I held Erica’s hand and joined in the small talk whilst I patiently waited for the waiter to serve me my lavender scented chamomile, or 2nd child and 3rd child, I was confused with the casualness of it all but yet strangely, reassured. I really do love Dr Tan’s professional manner, all through the pregnancy and delivery. He has this air of calm dignity and confidence which just inspires confidence in turn and reassurance. If I ever get pregnant, he’ll be the one I want doing the delivery. I decided it was now or never that I raise the topic of photography, to which he answered that I could take a photo when he pulled the baby out. This is similar to what Dr Chow said during Karissa’s delivery.
And so snip snip slice slice laser laser….. it all happened so quickly, partially due to the casual banter going back and forth. I kinda anticipated some suspense or silent built up to the main event, like a drumroll so to speak, where conversation would cease as Dr Copperfield got ready to pull a screaming baby out of a hat, but no. He just kept talking and then said the baby is coming and voila! Katelyn! My camera was held up with the video rolling, but I used my thumb to hide the display and feathered the shutter button to give the impression I was taking photos instead of a video. I tracked Kately to her prep table and then back to Erica when Dr Tan announced Tristan’s arrival.
It was a moment of sheer wonder, but still different from when Karissa was born. Sure my heart was bursting with joy and love and all that, but there was still this strong novelty aspect of it that made me smile. I mean… twins! Damn. Erica cried, because she’s soppy like that. I just couldn’t stop smiling like an idiot at the fact that Erica carried 2 little people inside her for so long, and finally they are here. Calling it surreal just doesn’t cut it. After the obligatory post delivery photo taking shenanigans with proud father and teary eyed mother, I was told that I needed to exit with the twins while they sew mummy back up.
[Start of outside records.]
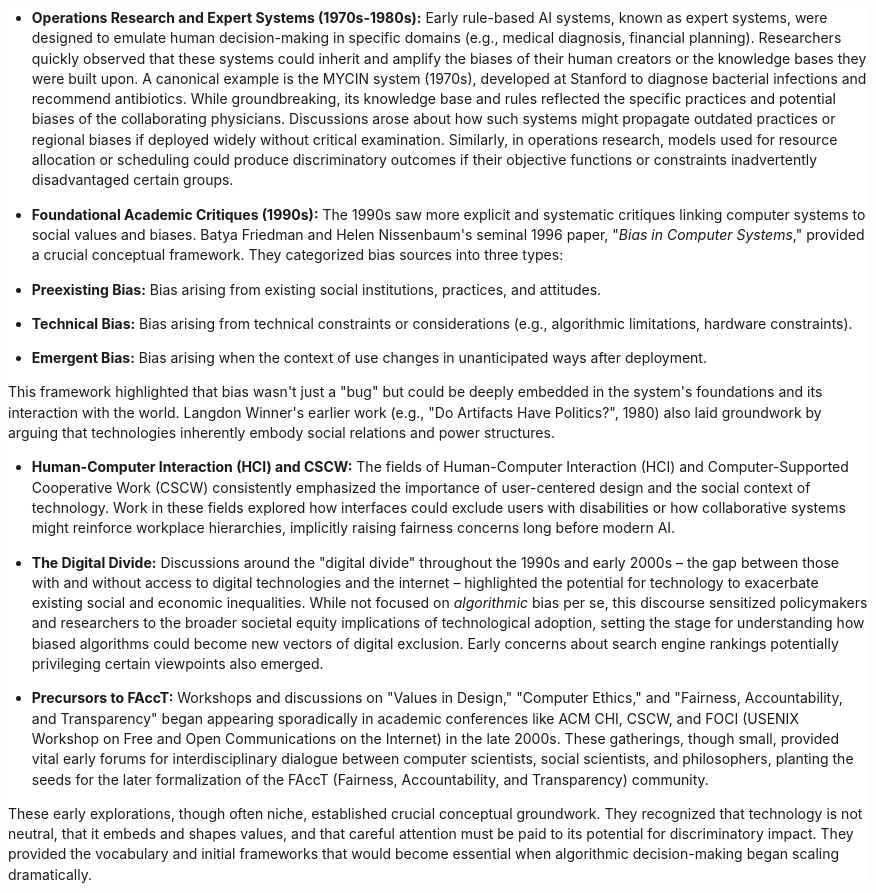 *   **Operations Research and Expert Systems (1970s-1980s):** Early rule-based AI systems, known as expert systems, were designed to emulate human decision-making in specific domains (e.g., medical diagnosis, financial planning). Researchers quickly observed that these systems could inherit and amplify the biases of their human creators or the knowledge bases they were built upon. A canonical example is the MYCIN system (1970s), developed at Stanford to diagnose bacterial infections and recommend antibiotics. While groundbreaking, its knowledge base and rules reflected the specific practices and potential biases of the collaborating physicians. Discussions arose about how such systems might propagate outdated practices or regional biases if deployed widely without critical examination. Similarly, in operations research, models used for resource allocation or scheduling could produce discriminatory outcomes if their objective functions or constraints inadvertently disadvantaged certain groups.

*   **Foundational Academic Critiques (1990s):** The 1990s saw more explicit and systematic critiques linking computer systems to social values and biases. Batya Friedman and Helen Nissenbaum's seminal 1996 paper, "*Bias in Computer Systems*," provided a crucial conceptual framework. They categorized bias sources into three types:

*   **Preexisting Bias:** Bias arising from existing social institutions, practices, and attitudes.

*   **Technical Bias:** Bias arising from technical constraints or considerations (e.g., algorithmic limitations, hardware constraints).

*   **Emergent Bias:** Bias arising when the context of use changes in unanticipated ways after deployment.

This framework highlighted that bias wasn't just a "bug" but could be deeply embedded in the system's foundations and its interaction with the world. Langdon Winner's earlier work (e.g., "Do Artifacts Have Politics?", 1980) also laid groundwork by arguing that technologies inherently embody social relations and power structures.

*   **Human-Computer Interaction (HCI) and CSCW:** The fields of Human-Computer Interaction (HCI) and Computer-Supported Cooperative Work (CSCW) consistently emphasized the importance of user-centered design and the social context of technology. Work in these fields explored how interfaces could exclude users with disabilities or how collaborative systems might reinforce workplace hierarchies, implicitly raising fairness concerns long before modern AI.

*   **The Digital Divide:** Discussions around the "digital divide" throughout the 1990s and early 2000s – the gap between those with and without access to digital technologies and the internet – highlighted the potential for technology to exacerbate existing social and economic inequalities. While not focused on *algorithmic* bias per se, this discourse sensitized policymakers and researchers to the broader societal equity implications of technological adoption, setting the stage for understanding how biased algorithms could become new vectors of digital exclusion. Early concerns about search engine rankings potentially privileging certain viewpoints also emerged.

*   **Precursors to FAccT:** Workshops and discussions on "Values in Design," "Computer Ethics," and "Fairness, Accountability, and Transparency" began appearing sporadically in academic conferences like ACM CHI, CSCW, and FOCI (USENIX Workshop on Free and Open Communications on the Internet) in the late 2000s. These gatherings, though small, provided vital early forums for interdisciplinary dialogue between computer scientists, social scientists, and philosophers, planting the seeds for the later formalization of the FAccT (Fairness, Accountability, and Transparency) community.

These early explorations, though often niche, established crucial conceptual groundwork. They recognized that technology is not neutral, that it embeds and shapes values, and that careful attention must be paid to its potential for discriminatory impact. They provided the vocabulary and initial frameworks that would become essential when algorithmic decision-making began scaling dramatically.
And so we left together, proud Daddy with his brand spanking new son and daughter for the weigh-in and clean up. We weighed and measured the bubs, I got my first solo photo taken with them, and off they went to the nursery to get cleaned up while I went to our room to wait for everyone. The nurse told me Erica would be along in 30mins. In the meantime, I got straight onto instagramming and Facebooking the newborn pics like a teenage girl. 30 minutes passed… no wife. 60 minutes passed… no wife. 90 minutes passed… no wife. I was starting to get worried about what had happened and all sorts of crazy thoughts started to enter my mind. I asked the nurse if there had been any problems and if Erica would be here soon, and she said yes.
I waited a little while longer and just as I was about to leave to room to investigate the situation, in she came. Apparently there was just a small issue where she was bleeding more than usual or something like that, but it was all okay in the end. And that is basically the delivery story. The tone of my recount is somewhat different from that of what I wrote for Karissa, because it felt different and till now, continues to be so. My emotional connection to the twins is very different and hard to explain than that to Karissa, but I think I’ll need to dedicate a post to that as it’s a rather complicated issue.